A worsening skill shortage could blight hopes that Britain can overcome years of dire productivity performance, potentially denting its economic expansion in future, a survey suggested yesterday.
Weak productivity has been a big problem for advanced nations since the financial crisis and Britain has struggled more than most, potentially limiting how much workers can expect to earn in the future.
Skill shortages in Britain worsened for a fourth consecutive year, and now rank among the most severe in Europe, according to the annual Global Skills Index from recruitment group Hays and consultancy Oxford Economics.
This pushed up wage pressures as employers were forced into a “war for talent” in certain industries like engineering and technology.
While the unemployment rate has fallen to levels last seen before the financial crisis and wage growth has started to recover after years of stagnation, Hays warned the skills gap will create problems unless the government takes action soon.
“UK growth prospects are better than they have been in a long time but employers are facing ever-greater challenges around finding the talent they need,” Hays chief executive Alistair Cox said.
“This can only mean that the productivity challenges we face as a nation will become even more severe,” Cox added that better training, attracting highly skilled workers from overseas and better investment in technology are all part of the solution.
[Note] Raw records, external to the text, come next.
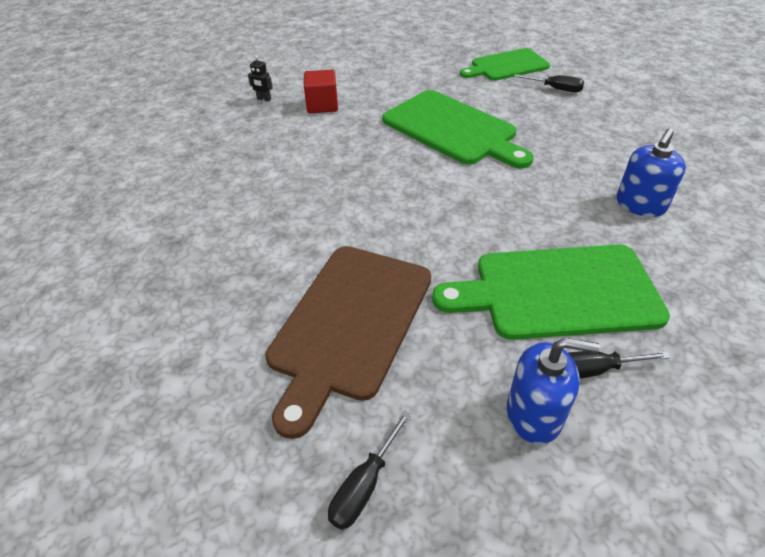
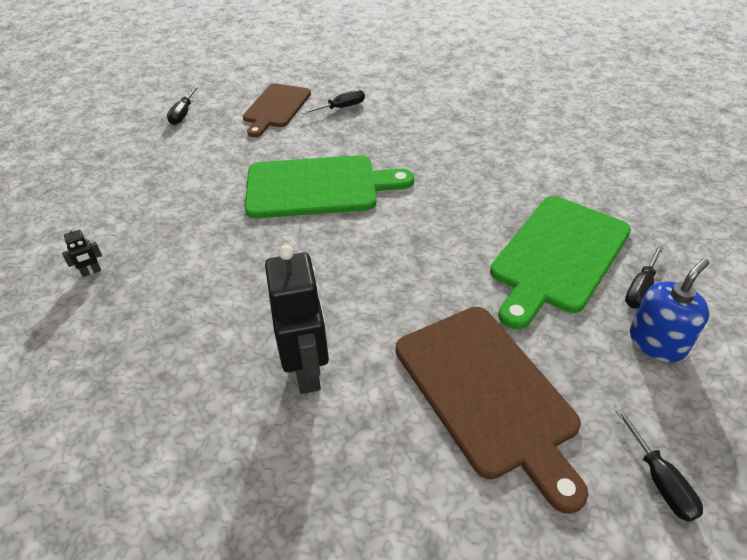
camera: 50 degrees left, 0 degrees up
(277, 223) = (307, 371): none -> black robot
(322, 105) = (167, 238): red cube -> none
(440, 41) = (183, 114): none -> black screwdriver
(506, 66) = (276, 108): green cutting board -> brown cutting board
(640, 205) = (512, 163): blue soap dispenser -> none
Underlining the challenge facing the government, half of Britain’s companies have had trouble investing in staff and new technology that are needed to improve the country’s weak productivity performance, the Chartered Institute for Personnel Development said on Friday.
Britain’s Conservative government in July unveiled a plan to boost productivity in July, and wants to train up 3 million apprentices by 2020 to fill the skills gap in areas like engineering.
However, many business figures, including Cox, are critical of the government’s immigration policy, which they say deters highly skilled workers from outside the EU, exacerbating the shortage of skills.
A survey from the Recruitment and Employment Confederation earlier this month showed that job placements had been held up by a lack of skilled candidates.
Official figures on productivity for the second quarter are due on Thursday, after it returned to modest growth in the first three months of the year. Output per hour is still around 1 percent lower than its level in early 2008.
The Bank of England is keeping a close eye on wage growth as it mulls the first rate hike in over seven years. The ongoing productivity puzzle could cast doubt over the central bank’s ability to gauge the speed with which pay will rise.